Moreover, the credit crisis also affects trade. Many businesses were hit by the credit crunch, as individuals and as businesses. Small businesses in particular were hit. So this meant that some businesses had gone bust, so they simply weren’t in a position to trade with foreign companies, so the weak dollar was little comfort to them.
In addition, the culmination of the credit problems, the weakness of the dollar and the general, even sharp decline of the US economy, undoubtedly led to a lack of confidence. The US started to become fearful and nervous about how bad things were going to get and this depression started to seep into the national psyche.
So for the US, there is little in the way of joy that the dollar is weak and it is likely that the dollar will simply decline and may even have to undergo the humiliation of being devalued. Only time will tell. But how does the rest of the world view the weak dollar?

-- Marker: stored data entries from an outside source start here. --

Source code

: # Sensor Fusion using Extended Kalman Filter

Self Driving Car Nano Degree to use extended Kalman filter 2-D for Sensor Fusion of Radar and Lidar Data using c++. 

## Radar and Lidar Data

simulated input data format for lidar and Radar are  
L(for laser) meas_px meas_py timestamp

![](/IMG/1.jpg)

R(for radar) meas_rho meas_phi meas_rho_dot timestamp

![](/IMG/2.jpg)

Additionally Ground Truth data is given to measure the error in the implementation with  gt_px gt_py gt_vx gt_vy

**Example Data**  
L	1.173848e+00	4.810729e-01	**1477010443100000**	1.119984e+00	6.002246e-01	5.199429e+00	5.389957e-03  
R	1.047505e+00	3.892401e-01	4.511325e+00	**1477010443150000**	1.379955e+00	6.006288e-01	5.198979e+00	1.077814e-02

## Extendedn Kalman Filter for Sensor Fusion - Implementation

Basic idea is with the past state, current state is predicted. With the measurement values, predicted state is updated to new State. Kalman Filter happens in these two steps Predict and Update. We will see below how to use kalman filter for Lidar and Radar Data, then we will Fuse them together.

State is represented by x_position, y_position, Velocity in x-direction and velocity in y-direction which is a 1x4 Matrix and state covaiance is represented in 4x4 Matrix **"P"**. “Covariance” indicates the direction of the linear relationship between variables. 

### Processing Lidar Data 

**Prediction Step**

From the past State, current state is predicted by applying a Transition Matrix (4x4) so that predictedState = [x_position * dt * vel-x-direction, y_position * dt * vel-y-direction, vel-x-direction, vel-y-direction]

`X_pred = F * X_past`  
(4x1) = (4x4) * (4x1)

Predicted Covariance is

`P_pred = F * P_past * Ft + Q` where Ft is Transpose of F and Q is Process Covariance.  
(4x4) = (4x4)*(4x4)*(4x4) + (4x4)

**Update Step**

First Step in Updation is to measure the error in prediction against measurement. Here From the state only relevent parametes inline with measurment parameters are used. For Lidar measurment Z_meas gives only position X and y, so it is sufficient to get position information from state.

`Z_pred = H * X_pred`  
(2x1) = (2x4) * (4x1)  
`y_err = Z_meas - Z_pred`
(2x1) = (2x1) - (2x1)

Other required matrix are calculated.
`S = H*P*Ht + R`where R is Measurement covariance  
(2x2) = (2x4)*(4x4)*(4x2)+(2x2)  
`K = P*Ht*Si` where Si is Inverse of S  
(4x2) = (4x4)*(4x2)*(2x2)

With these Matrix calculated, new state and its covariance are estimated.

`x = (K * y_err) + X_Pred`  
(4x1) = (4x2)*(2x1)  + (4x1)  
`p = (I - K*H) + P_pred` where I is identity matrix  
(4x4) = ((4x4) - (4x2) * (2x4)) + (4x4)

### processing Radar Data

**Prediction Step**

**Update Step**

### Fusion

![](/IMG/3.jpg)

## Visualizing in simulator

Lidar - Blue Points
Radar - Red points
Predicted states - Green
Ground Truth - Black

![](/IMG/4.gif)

Global responses to the weak dollar
The main rival to the dollar, namely the euro, is controlled by the European Central Bank, which is obviously not losing too much sleep over the fact that the dollar is weak. As the dollar declines, the euro starts to creep up and become more and more powerful. It is much more stable than the dollar and thus it can look forward to perhaps even knocking the US off its position as the No 1 currency in the world.
Due to the fact that oil is priced in US dollars, the costs for oil throughout Europe, particularly those countries that have the euro as their currency, has managed to be kept significantly lower than in the US. So, again, Europe wins.
There are also some hidden casualties from the weak dollar though. The aid that the US gives to developing countries has now much less worth than it had before, so they are less able to develop. However, this to some extent can be counterbalanced by the fact that any aid they get from Europe and the UK in particular will be worth more. It depends on the ratio of US and European funding: some countries will be winners, others will lose out.
Lessons to be learned
In a few years time, or even a couple of decades down the line, economists and historians may point to the weakness of the US dollar as being the time that the current started to flow against the US. Instead of being the absolute world dominant currency, the US now started to be viewed as a leading currency, but not as the leader.
However, until the dollar regains some of its strength, there appears to be some unease globally about how the world can recover from all the crises that has hit its various economies over the last few years.
Perhaps some good will also come from the weak dollar in the sense that the US can no longer assume that it is the dominant economic leader and it has to earn that position, not simply assume it as a given. More importantly, perhaps the rest of the world can also learn that if we simply consume, without the means to repay, there will be a cost, somewhere along the line.